> **Requirement**:
Reproduce the passage of the article on bilingualism and Alzheimer's below that starts with "Interestingly, the brains" and goes on through "of developing dementia.".

> **Document excerpt**:
If your bilingual abilities stretch no further than being able to pronounce your restaurant order this Cinco de Mayo, you may want to consider the possible cognitive benefits of brushing up on foreign language skills.That’s the encouraging implication of a Canadian study recently published in Neurology, which found that being bilingual appeared to delay the onset of Alzheimer’s by 5-6 years.
Researchers reviewed data from 211 Alzheimer’s patients, including their professional history, education, language skills as well as when symptoms of dementia began to appear. They found that the bilingual patients were diagnosed 4.3 years later and reported onset of symptoms 5.1 years later than monolingual patients. Women reaped the most benefit from bilingualism, which postponed onset of symptoms by 6 years! No existing drug or therapy has been able to yield such a dramatic result.
Interestingly, the brains of both the mono- and bilingual patients exhibited similar age-related deterioration — but speaking two or more languages seems to help develop coping mechanisms that help the brain function even when damaged or stressed. Bad at languages? Previous research has indicated that other kinds of “brain calisthenics” (e.g., playing an instrument, doing crosswords, etc.) may similarly contribute to this coping capacity, called “cognitive reserve.” To help protect against age-related memory decline, also try:
- Increasing consumption of leafy greens and cruciferous vegetables.
- Spicing up your diet with turmeric (the anchor ingredient of most curries).
- Lacing up your walking shoes.
- Increasing variety — not just intensity of exercise.
All of the above can help ward off obesity, which doubles your risk of developing dementia.

> **Provided records**:

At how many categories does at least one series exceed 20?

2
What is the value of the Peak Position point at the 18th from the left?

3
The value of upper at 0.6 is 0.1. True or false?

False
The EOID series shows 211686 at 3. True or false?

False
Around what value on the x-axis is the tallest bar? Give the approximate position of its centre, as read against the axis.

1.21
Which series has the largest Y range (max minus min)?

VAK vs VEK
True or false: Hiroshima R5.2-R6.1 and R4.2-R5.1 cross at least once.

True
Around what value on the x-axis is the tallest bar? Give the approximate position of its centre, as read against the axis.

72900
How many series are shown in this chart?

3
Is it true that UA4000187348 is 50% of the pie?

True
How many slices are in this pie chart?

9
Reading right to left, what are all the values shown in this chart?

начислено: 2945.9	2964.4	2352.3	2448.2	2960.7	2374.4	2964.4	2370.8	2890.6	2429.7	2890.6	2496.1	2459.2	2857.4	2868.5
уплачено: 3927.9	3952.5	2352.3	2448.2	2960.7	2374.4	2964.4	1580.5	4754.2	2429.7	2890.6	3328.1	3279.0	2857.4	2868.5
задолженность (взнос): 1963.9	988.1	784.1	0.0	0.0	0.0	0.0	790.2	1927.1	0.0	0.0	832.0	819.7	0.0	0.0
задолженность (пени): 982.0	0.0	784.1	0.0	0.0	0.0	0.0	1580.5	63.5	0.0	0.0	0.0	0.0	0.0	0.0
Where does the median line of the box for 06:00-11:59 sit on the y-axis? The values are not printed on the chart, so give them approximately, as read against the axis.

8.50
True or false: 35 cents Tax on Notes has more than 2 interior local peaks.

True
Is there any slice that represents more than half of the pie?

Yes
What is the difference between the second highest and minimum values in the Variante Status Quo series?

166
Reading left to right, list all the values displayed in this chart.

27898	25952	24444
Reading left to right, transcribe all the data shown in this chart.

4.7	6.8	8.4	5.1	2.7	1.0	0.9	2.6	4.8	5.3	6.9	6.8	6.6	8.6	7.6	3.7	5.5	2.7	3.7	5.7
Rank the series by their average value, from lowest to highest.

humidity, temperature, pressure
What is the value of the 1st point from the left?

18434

> **Exercise answer**:
Interestingly, the brains of both the mono- and bilingual patients exhibited similar age-related deterioration — but speaking two or more languages seems to help develop coping mechanisms that help the brain function even when damaged or stressed. Bad at languages? Previous research has indicated that other kinds of “brain calisthenics” (e.g., playing an instrument, doing crosswords, etc.) may similarly contribute to this coping capacity, called “cognitive reserve.” To help protect against age-related memory decline, also try:
- Increasing consumption of leafy greens and cruciferous vegetables.
- Spicing up your diet with turmeric (the anchor ingredient of most curries).
- Lacing up your walking shoes.
- Increasing variety — not just intensity of exercise.
All of the above can help ward off obesity, which doubles your risk of developing dementia.